Blog > Stratégies > Article

Understanding

Risque et Private Equity : comprendre les enjeux avant d’investir

23.04.2025

Kyle opale
Kyle Allia
Fund Selection Analyst
Risque et Private Equity : comprendre les enjeux avant d’investirRisque et Private Equity : comprendre les enjeux avant d’investir

L'article en bref

  • Horizon de temps : Un placement de long terme (généralement 10 ans) avec une liquidité limitée.
  • Risque de perte : Une possibilité de perte en capital, partielle ou totale, inhérente au financement des entreprises.
  • Performance : Un potentiel de rendement historiquement supérieur aux marchés cotés (souvent > 10% par an).
  • Maîtrise : La diversification et la sélection rigoureuse des General Partners (GP) sont les meilleurs remparts contre les aléas.

Le capital-investissement ou private equity, s'est imposé comme une classe d'actifs incontournable pour les investisseurs privés en quête de diversification et de rendement. Toutefois, la promesse de performances attractives ne doit pas occulter la réalité des risques associés. En 2026, comprendre les risques inhérents au private equity n'est pas une précaution rhétorique, c'est le point de départ de tout investissement éclairé.

Qu’est-ce que le private equity ?

Le private equity désigne l'investissement en capital dans des sociétés non cotées, loin de l'agitation des marchés cotés, pour financer la croissance concrète des entreprises : la croissance d'une PME ambitieuse, la transformation d'une ETI, la transmission d'un savoir-faire industriel. On parle souvent d’investir dans l’économie réelle : des startups du small market aux champions du mid market, chaque segment obéit à ses propres règles du jeu, mais poursuit une même conviction : créer de la valeur dans la durée, au plus près des équipes qui construisent.

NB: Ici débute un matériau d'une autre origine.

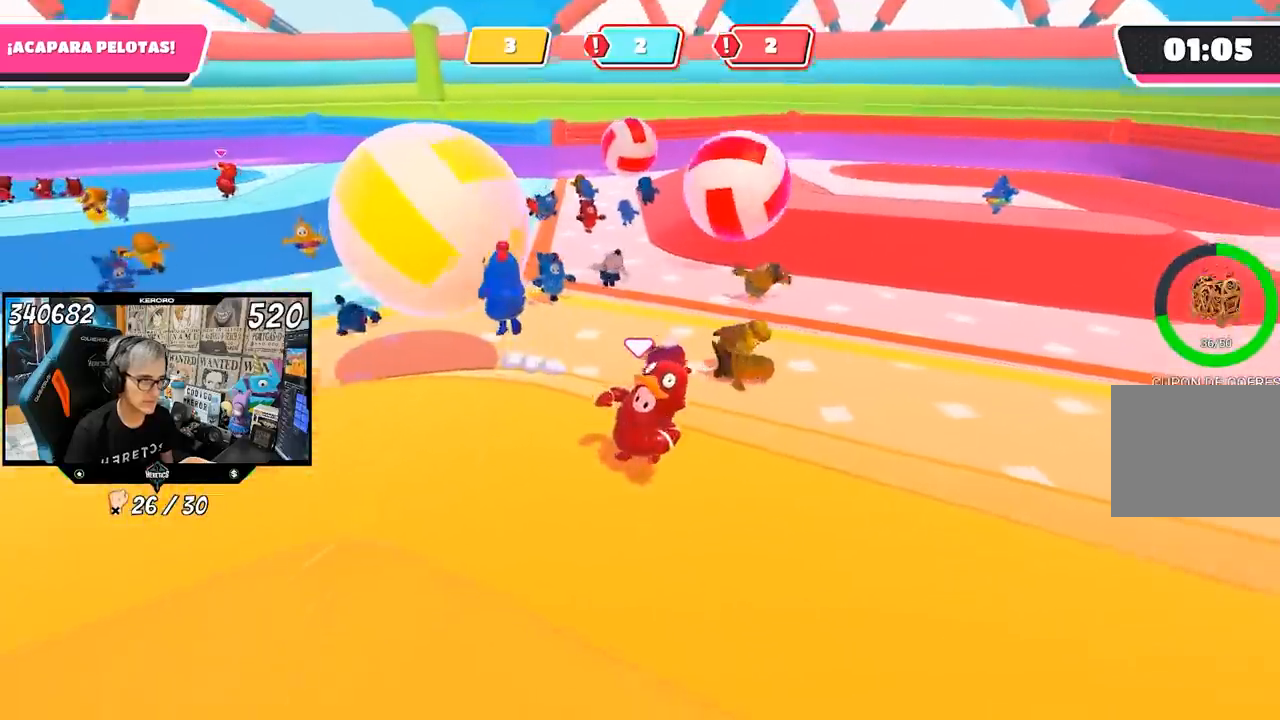
{"buttons": [], "left_stick": "up-right", "right_stick": "up-right", "events": [[83, "left_stick", "left"], [283, "left_stick", "up"], [367, "left_stick", "up-right"], [383, "right_stick", "up-right"]]}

Selon les dernières études de France Invest, le marché du capital-investissement en France et en Europe a maintenu une dynamique solide, irriguant l'économie réelle avec plus de 30 milliards d'euros mobilisés chaque année (dont environ 36,9 milliards1 injectés dans les entreprises en 2024).

Pendant longtemps, investir dans des entreprises à fort potentiel était un privilège réservé aux institutionnels. Ce temps est révolu. Aujourd'hui, en investissant via des fonds spécialisés (FPCI, FPS, SLP), l'investisseur devient un partenaire actif du développement d’entreprises mondiales (dont plus de 8400 entreprises françaises2). Un soutien qui couvre tout le cycle de vie des sociétés : de la phase de venture capital (création et innovation) au capital transmission (LBO), segment qui représente historiquement le moteur de la performance du secteur avec un rendement moyen (TRI) sur 10 ans s'établissant à 12,4 % par an3.

À retenir

Le private equity, c'est investir dans des entreprises via des fonds spécialisés, selon plusieurs stratégies qui varient en fonction de la maturité des entreprises ciblées. On distingue ainsi le capital-risque, le capital-développement, le capital-transmission et le capital-retournement, chacun répondant à des besoins spécifiques d'accompagnement, de croissance, de cession ou de redressement.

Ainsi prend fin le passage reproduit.